● Bounding box coordinate data:

····················

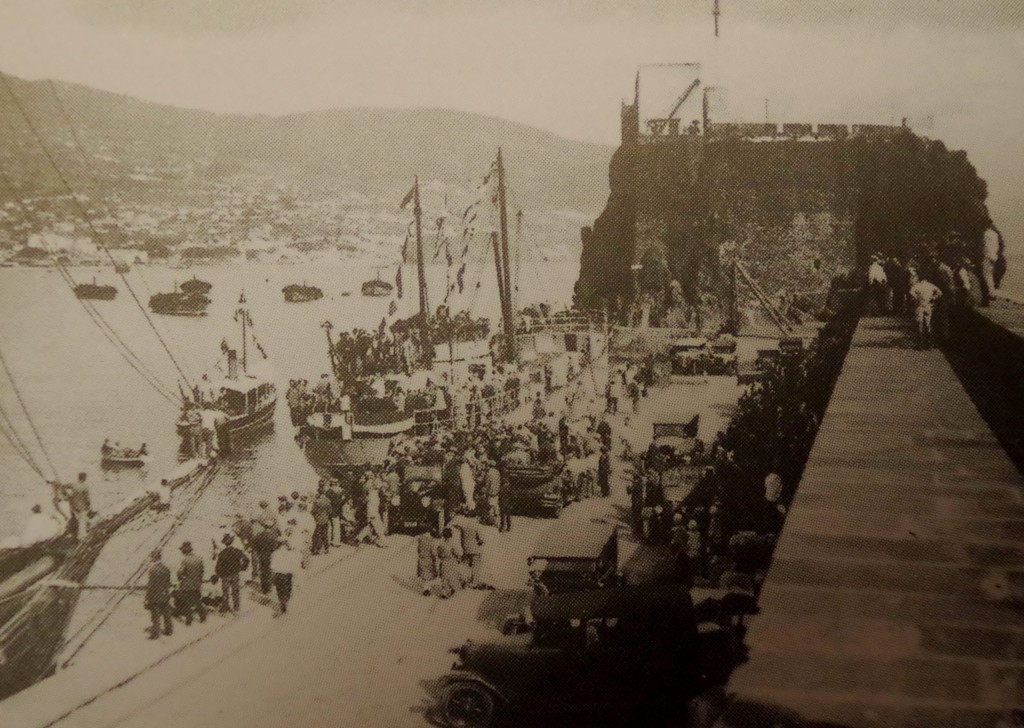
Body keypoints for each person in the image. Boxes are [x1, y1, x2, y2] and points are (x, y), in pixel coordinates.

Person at [451, 507, 485, 588]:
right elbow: (480, 539)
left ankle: (465, 579)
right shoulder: (476, 526)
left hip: (465, 548)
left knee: (465, 564)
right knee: (476, 565)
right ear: (475, 517)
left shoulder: (464, 525)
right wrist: (481, 542)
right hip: (474, 549)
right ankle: (474, 582)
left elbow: (458, 528)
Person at [215, 534, 248, 613]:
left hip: (225, 576)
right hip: (235, 574)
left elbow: (218, 567)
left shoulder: (222, 553)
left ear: (224, 543)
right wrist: (242, 568)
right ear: (232, 542)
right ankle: (236, 607)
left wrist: (219, 574)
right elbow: (246, 559)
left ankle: (226, 607)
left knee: (225, 592)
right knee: (235, 591)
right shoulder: (237, 551)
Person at [271, 532, 302, 614]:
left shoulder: (275, 553)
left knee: (279, 590)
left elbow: (272, 566)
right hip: (288, 575)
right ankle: (285, 600)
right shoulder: (290, 553)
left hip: (278, 574)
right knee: (288, 589)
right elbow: (295, 564)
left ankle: (282, 601)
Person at [176, 541, 206, 626]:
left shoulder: (185, 560)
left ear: (185, 551)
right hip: (197, 584)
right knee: (197, 601)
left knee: (187, 603)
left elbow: (180, 572)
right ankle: (203, 616)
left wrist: (179, 576)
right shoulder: (199, 559)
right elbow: (201, 571)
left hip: (187, 585)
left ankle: (189, 620)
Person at [145, 550, 173, 639]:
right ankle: (168, 630)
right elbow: (168, 582)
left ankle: (155, 633)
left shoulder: (152, 570)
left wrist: (147, 597)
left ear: (154, 558)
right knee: (166, 613)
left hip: (155, 595)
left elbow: (151, 585)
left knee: (155, 615)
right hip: (165, 594)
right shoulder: (166, 568)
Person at [909, 274, 942, 350]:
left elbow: (911, 293)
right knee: (928, 324)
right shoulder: (931, 285)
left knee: (919, 324)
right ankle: (929, 344)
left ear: (920, 279)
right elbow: (940, 293)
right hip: (928, 305)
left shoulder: (917, 285)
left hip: (919, 306)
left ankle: (920, 344)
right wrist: (933, 298)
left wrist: (916, 299)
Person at [435, 527, 466, 599]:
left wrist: (441, 557)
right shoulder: (452, 543)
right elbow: (456, 553)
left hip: (443, 562)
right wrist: (459, 559)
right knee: (452, 576)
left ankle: (444, 591)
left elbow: (438, 553)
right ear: (451, 535)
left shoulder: (440, 543)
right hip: (451, 561)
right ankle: (452, 587)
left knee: (444, 577)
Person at [68, 472, 92, 541]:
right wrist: (89, 506)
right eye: (85, 477)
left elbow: (65, 488)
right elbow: (87, 498)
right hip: (82, 507)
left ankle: (75, 536)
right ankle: (82, 537)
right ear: (83, 478)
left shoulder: (73, 485)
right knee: (82, 522)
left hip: (74, 507)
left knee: (78, 521)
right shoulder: (85, 487)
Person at [310, 483, 332, 555]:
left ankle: (317, 549)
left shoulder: (317, 501)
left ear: (318, 492)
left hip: (318, 520)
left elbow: (313, 511)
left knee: (318, 535)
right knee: (325, 534)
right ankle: (326, 548)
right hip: (325, 519)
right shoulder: (328, 500)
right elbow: (330, 511)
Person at [416, 528, 439, 596]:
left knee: (424, 574)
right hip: (429, 559)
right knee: (428, 575)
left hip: (421, 558)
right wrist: (435, 559)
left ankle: (426, 588)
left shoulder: (421, 538)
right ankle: (426, 589)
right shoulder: (431, 541)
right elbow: (433, 552)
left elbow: (418, 549)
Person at [497, 468, 513, 533]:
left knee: (502, 515)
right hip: (508, 501)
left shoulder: (502, 487)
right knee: (508, 514)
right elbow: (511, 494)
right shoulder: (509, 485)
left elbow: (500, 494)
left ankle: (502, 527)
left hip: (503, 501)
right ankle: (508, 527)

····················

● EXERCISE DETAILS: For each record, return its text exactly and leave any picture out.

● PROBLEM SOLUTION:
Body keypoints for each person in the image. Boxes are [x1, y1, x2, y2] and points are (x, y), in pixel coordinates.

Person at [451, 507, 485, 588]:
right elbow: (480, 539)
left ankle: (465, 579)
right shoulder: (476, 526)
left hip: (465, 548)
left knee: (465, 564)
right knee: (476, 565)
right ear: (475, 517)
left shoulder: (464, 525)
right wrist: (481, 542)
right hip: (474, 549)
right ankle: (474, 582)
left elbow: (458, 528)
Person at [215, 534, 248, 613]:
left hip: (225, 576)
right hip: (235, 574)
left elbow: (218, 567)
left shoulder: (222, 553)
left ear: (224, 543)
right wrist: (242, 568)
right ear: (232, 542)
right ankle: (236, 607)
left wrist: (219, 574)
right elbow: (246, 559)
left ankle: (226, 607)
left knee: (225, 592)
right knee: (235, 591)
right shoulder: (237, 551)
Person at [271, 532, 302, 614]:
left shoulder: (275, 553)
left knee: (279, 590)
left elbow: (272, 566)
right hip: (288, 575)
right ankle: (285, 600)
right shoulder: (290, 553)
left hip: (278, 574)
right knee: (288, 589)
right elbow: (295, 564)
left ankle: (282, 601)
Person at [176, 541, 206, 626]:
left shoulder: (185, 560)
left ear: (185, 551)
right hip: (197, 584)
right knee: (197, 601)
left knee: (187, 603)
left elbow: (180, 572)
right ankle: (203, 616)
left wrist: (179, 576)
right shoulder: (199, 559)
right elbow: (201, 571)
left hip: (187, 585)
left ankle: (189, 620)
Person at [145, 550, 173, 639]:
right ankle: (168, 630)
right elbow: (168, 582)
left ankle: (155, 633)
left shoulder: (152, 570)
left wrist: (147, 597)
left ear: (154, 558)
right knee: (166, 613)
left hip: (155, 595)
left elbow: (151, 585)
left knee: (155, 615)
right hip: (165, 594)
right shoulder: (166, 568)
Person at [909, 274, 942, 350]:
left elbow: (911, 293)
right knee: (928, 324)
right shoulder: (931, 285)
left knee: (919, 324)
right ankle: (929, 344)
left ear: (920, 279)
right elbow: (940, 293)
right hip: (928, 305)
left shoulder: (917, 285)
left hip: (919, 306)
left ankle: (920, 344)
right wrist: (933, 298)
left wrist: (916, 299)
Person at [435, 527, 466, 599]:
left wrist: (441, 557)
right shoulder: (452, 543)
right elbow: (456, 553)
left hip: (443, 562)
right wrist: (459, 559)
right knee: (452, 576)
left ankle: (444, 591)
left elbow: (438, 553)
right ear: (451, 535)
left shoulder: (440, 543)
right hip: (451, 561)
right ankle: (452, 587)
left knee: (444, 577)
Person at [68, 472, 92, 541]:
right wrist: (89, 506)
right eye: (85, 477)
left elbow: (65, 488)
right elbow: (87, 498)
right hip: (82, 507)
left ankle: (75, 536)
right ankle: (82, 537)
right ear: (83, 478)
left shoulder: (73, 485)
right knee: (82, 522)
left hip: (74, 507)
left knee: (78, 521)
right shoulder: (85, 487)
Person at [310, 483, 332, 555]:
left ankle: (317, 549)
left shoulder: (317, 501)
left ear: (318, 492)
left hip: (318, 520)
left elbow: (313, 511)
left knee: (318, 535)
right knee: (325, 534)
right ankle: (326, 548)
right hip: (325, 519)
right shoulder: (328, 500)
right elbow: (330, 511)
Person at [416, 528, 439, 596]:
left knee: (424, 574)
right hip: (429, 559)
right knee: (428, 575)
left hip: (421, 558)
right wrist: (435, 559)
left ankle: (426, 588)
left shoulder: (421, 538)
right ankle: (426, 589)
right shoulder: (431, 541)
right elbow: (433, 552)
left elbow: (418, 549)
Person at [497, 468, 513, 533]:
left knee: (502, 515)
right hip: (508, 501)
left shoulder: (502, 487)
right knee: (508, 514)
right elbow: (511, 494)
right shoulder: (509, 485)
left elbow: (500, 494)
left ankle: (502, 527)
left hip: (503, 501)
right ankle: (508, 527)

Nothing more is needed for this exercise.